In interviews about her book, Chua has set fire (figuratively) to even more stuffed animals, justified parental brutality as only a lawyer could, inserted foot further into mouth, and sold more books. There's been debate about Chinese-American parents and the demands they put upon their children. Far more revealing about human nature was Nicholas Kristof's recent piece in The New York Times. He wrote that Chinese educators believe that too much discipline and a madness for testing are simply crushing creativity. You mean, it's possible to listen to your teachers, ace your tests in school and grow up to become a bore, or worse, a banker? Happens.

Most parents get into the game with little or no practice. Sorry kids, but intellectually we don't know what we're doing. We're all instinct and gut, and it works pretty well, because the relationship between parent and child is self-correcting. You act like an asshole to your kids, you get that back. If you pay attention, you can correct. The wheels come off, however, when parents, who are physically larger than children, start to bully them and take unfair advantage. That's not nice, and that's why the "Tiger Mother Method" seems wrong to me. Oh, I know she's backlashing against the parent who says "good job" for even a bad job, and the kind of school sports where everybody gets a trophy even when they suck. That's not real either and leads to, in Judith Warner's words, "pathological ninnyishness in kids."
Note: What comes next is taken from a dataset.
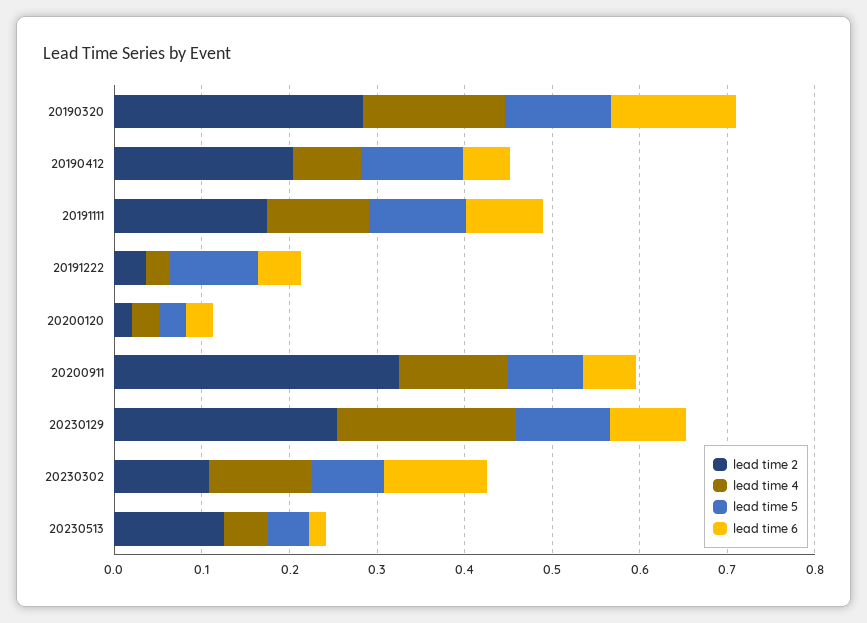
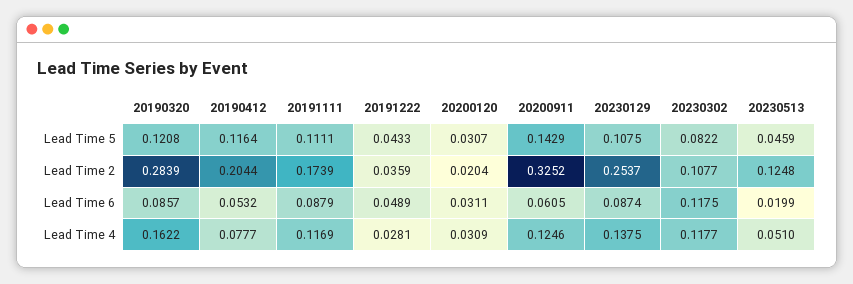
lead time 6, 20190320: 0.14 -> 0.0857
lead time 5, 20191222: 0.1 -> 0.0433
lead time 5, 20200911: 0.08 -> 0.1429
lead time 4, 20230129: 0.2 -> 0.1375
We all have found ways to torture our children. We make them listen to The Beatles. We make them watch "The Big Lebowski." We make them write things on paper. All monstrous demands and onerous tasks, but necessary. Well, maybe liking "The Big Lebowski" isn't necessary, but the rest of it is, and the reason that's good is that it helps the family, that societal microcosm, cooperate. When parents go wrong is the moment they force their experience on their children, believing without question that their traditions and past personal history will define their child's future. That doesn't work so well, and it seems that if you went to Yale, it can be especially bad.